▸ **WHAT THE TASK REQUIRES**: In the entries, begin at the line that has "scientific name: Lepidium filicaule" and stop after the line that has "name author: Raf.". Give those lines again with "catalogue / barcode" switched to "specimen barcode" throughout and nothing else changed.

▸ **RECORDS**:
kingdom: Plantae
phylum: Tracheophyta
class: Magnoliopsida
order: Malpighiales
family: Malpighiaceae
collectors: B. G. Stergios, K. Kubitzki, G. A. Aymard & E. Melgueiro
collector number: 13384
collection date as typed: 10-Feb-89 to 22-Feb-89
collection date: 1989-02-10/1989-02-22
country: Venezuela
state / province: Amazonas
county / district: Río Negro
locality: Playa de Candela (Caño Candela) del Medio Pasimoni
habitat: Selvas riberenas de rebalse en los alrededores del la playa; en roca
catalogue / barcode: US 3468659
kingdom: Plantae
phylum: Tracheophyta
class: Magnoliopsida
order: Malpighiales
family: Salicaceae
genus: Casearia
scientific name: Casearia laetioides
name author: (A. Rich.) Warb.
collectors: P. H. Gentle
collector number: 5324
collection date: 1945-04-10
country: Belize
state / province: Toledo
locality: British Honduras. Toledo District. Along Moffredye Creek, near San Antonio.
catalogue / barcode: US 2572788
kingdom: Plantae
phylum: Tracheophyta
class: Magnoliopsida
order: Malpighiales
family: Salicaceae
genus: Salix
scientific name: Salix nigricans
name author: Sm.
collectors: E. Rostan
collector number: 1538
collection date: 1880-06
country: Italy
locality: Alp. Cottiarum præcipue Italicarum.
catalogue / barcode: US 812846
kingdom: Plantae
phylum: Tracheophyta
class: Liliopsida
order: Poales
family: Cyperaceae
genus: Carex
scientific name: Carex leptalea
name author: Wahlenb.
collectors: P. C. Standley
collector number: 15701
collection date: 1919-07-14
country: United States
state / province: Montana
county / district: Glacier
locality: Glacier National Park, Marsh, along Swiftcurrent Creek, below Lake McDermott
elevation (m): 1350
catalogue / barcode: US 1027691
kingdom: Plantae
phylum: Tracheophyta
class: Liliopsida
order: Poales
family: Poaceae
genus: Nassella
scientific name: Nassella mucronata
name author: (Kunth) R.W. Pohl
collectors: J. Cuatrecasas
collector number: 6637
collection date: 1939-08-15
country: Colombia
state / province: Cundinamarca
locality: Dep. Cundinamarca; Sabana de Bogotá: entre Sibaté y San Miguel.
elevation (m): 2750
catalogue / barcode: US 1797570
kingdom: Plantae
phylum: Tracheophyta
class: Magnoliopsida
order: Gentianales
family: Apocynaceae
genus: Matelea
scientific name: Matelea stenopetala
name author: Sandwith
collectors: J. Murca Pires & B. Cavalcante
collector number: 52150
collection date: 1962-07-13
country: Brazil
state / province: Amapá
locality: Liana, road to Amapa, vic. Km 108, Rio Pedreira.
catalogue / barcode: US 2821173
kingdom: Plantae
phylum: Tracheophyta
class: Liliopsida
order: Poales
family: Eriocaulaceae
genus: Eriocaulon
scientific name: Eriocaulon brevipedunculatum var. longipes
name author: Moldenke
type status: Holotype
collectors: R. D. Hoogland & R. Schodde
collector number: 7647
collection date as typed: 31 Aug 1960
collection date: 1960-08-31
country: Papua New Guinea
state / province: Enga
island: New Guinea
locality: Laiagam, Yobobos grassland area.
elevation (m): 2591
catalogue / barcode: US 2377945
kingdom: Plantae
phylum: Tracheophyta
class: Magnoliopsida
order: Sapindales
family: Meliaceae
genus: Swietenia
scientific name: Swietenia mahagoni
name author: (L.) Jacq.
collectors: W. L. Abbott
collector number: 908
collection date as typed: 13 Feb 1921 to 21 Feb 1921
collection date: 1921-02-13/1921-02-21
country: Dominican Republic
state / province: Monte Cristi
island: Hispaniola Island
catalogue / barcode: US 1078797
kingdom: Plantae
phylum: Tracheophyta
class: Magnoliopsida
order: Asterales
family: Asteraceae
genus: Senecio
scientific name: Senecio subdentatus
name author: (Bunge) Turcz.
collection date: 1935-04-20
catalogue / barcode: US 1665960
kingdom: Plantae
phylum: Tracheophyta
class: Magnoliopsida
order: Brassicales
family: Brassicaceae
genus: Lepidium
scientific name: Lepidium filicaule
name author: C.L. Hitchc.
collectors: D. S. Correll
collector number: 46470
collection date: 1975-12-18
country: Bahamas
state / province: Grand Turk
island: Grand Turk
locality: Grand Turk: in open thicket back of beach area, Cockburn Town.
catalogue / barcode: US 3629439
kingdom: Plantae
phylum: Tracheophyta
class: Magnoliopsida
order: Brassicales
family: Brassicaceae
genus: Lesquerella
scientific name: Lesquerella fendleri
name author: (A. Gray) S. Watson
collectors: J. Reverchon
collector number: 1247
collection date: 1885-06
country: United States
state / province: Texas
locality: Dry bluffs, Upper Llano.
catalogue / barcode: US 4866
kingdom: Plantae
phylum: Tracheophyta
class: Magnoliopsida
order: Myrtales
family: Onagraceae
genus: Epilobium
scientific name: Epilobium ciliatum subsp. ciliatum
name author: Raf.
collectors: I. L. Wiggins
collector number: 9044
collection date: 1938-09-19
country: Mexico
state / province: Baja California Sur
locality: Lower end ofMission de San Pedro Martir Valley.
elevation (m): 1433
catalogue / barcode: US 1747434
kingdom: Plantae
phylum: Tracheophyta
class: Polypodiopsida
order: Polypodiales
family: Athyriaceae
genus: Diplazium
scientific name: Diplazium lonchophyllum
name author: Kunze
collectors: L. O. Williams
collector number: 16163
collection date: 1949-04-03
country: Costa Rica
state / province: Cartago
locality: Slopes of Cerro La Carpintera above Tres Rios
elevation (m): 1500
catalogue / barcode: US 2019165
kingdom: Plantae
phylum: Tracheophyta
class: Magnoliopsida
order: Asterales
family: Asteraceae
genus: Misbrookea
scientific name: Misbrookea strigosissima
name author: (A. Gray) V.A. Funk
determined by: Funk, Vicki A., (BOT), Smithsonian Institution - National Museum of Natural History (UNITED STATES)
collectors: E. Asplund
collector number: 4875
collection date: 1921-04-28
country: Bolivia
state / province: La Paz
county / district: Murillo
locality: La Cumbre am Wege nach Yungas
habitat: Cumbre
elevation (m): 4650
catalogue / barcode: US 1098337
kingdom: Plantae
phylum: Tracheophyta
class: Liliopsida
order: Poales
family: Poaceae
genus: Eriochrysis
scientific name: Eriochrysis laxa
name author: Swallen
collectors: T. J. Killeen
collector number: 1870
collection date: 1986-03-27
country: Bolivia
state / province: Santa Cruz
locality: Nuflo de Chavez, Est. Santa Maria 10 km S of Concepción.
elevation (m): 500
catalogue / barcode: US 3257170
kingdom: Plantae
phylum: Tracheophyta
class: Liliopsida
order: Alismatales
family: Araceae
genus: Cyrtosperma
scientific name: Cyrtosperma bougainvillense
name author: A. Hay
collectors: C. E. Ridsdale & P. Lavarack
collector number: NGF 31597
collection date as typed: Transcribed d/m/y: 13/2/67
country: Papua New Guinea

▸ **COMPLETE OUTPUT**:
scientific name: Lepidium filicaule
name author: C.L. Hitchc.
collectors: D. S. Correll
collector number: 46470
collection date: 1975-12-18
country: Bahamas
state / province: Grand Turk
island: Grand Turk
locality: Grand Turk: in open thicket back of beach area, Cockburn Town.
specimen barcode: US 3629439
kingdom: Plantae
phylum: Tracheophyta
class: Magnoliopsida
order: Brassicales
family: Brassicaceae
genus: Lesquerella
scientific name: Lesquerella fendleri
name author: (A. Gray) S. Watson
collectors: J. Reverchon
collector number: 1247
collection date: 1885-06
country: United States
state / province: Texas
locality: Dry bluffs, Upper Llano.
specimen barcode: US 4866
kingdom: Plantae
phylum: Tracheophyta
class: Magnoliopsida
order: Myrtales
family: Onagraceae
genus: Epilobium
scientific name: Epilobium ciliatum subsp. ciliatum
name author: Raf.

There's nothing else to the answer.